Gracias también al apoyo del Ayuntamiento, el museo abrió sus puertas hace unos años, y en él podéis encontrar verdaderos cachitos de nuestra historia: mobiliario y enseres del trabajo de antaño, juguetes, e incluso una motocicleta.
Pero lo que más me ha emocionado es el tributo que se hace a nuestras destilerías y anises, así como a negocios emblemáticos como la antigua farmacia de Gullón o la barbería de toda la vida.

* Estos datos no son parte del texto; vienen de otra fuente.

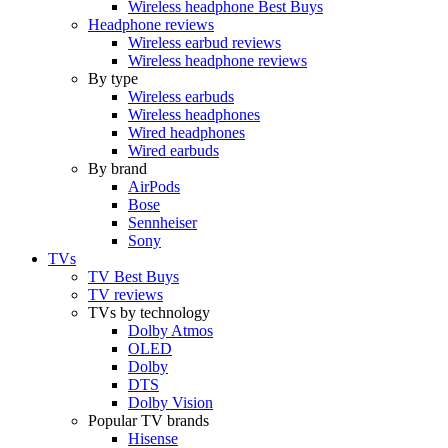
Wireless headphone Best Buys
Headphone reviews
Wireless earbud reviews
Wireless headphone reviews
By type
Wireless earbuds
Wireless headphones
Wired headphones
Wired earbuds
By brand
AirPods
Bose
Sennheiser
Sony
TVs
TV Best Buys
TV reviews
TVs by technology
Dolby Atmos
OLED
Dolby
DTS
Dolby Vision
Popular TV brands
Hisense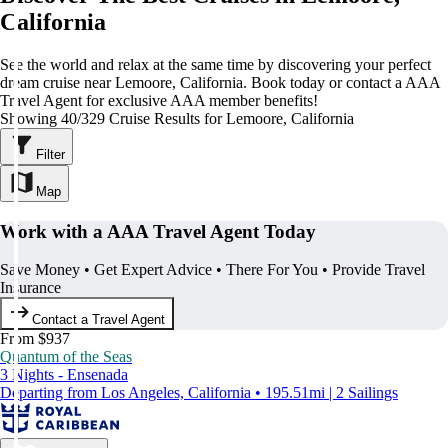
California
See the world and relax at the same time by discovering your perfect
dream cruise near Lemoore, California. Book today or contact a AAA
Travel Agent for exclusive AAA member benefits!
Showing 40/329 Cruise Results for Lemoore, California
Filter
Map
Work with a AAA Travel Agent Today
Save Money • Get Expert Advice • There For You • Provide Travel
Insurance
Contact a Travel Agent
From $937
Quantum of the Seas
3 Nights - Ensenada
Departing from Los Angeles, California • 195.51mi | 2 Sailings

Recorrer los pasillos del museo es recorrer nuestra historia: la de nuestras familias, nuestros vecinos, y nuestra infancia. Es recordar cómo y con qué se vivía antes. Al ver unos patines de metal, no puedo evitar pensar: "¡pa habernos matao!". Aquellos simples cuentos y los juegos reunidos Jeiper eran nuestros mayores tesoros.
Ha sido precioso. He de reconocer que sentí una profunda nostalgia por lo que fue mi infancia.
Gracias de corazón a todos los que hacéis posible que el museo sea hoy una realidad.
Así que ya sabéis: si venís a visitar Constantina, no podéis dejar de pasar por nuestro museo. Se ha convertido en un lugar imprescindible para conocer nuestra localidad.
Y si queréis apoyar este bonito proyecto, podéis haceros socios por solo 2 € al mes.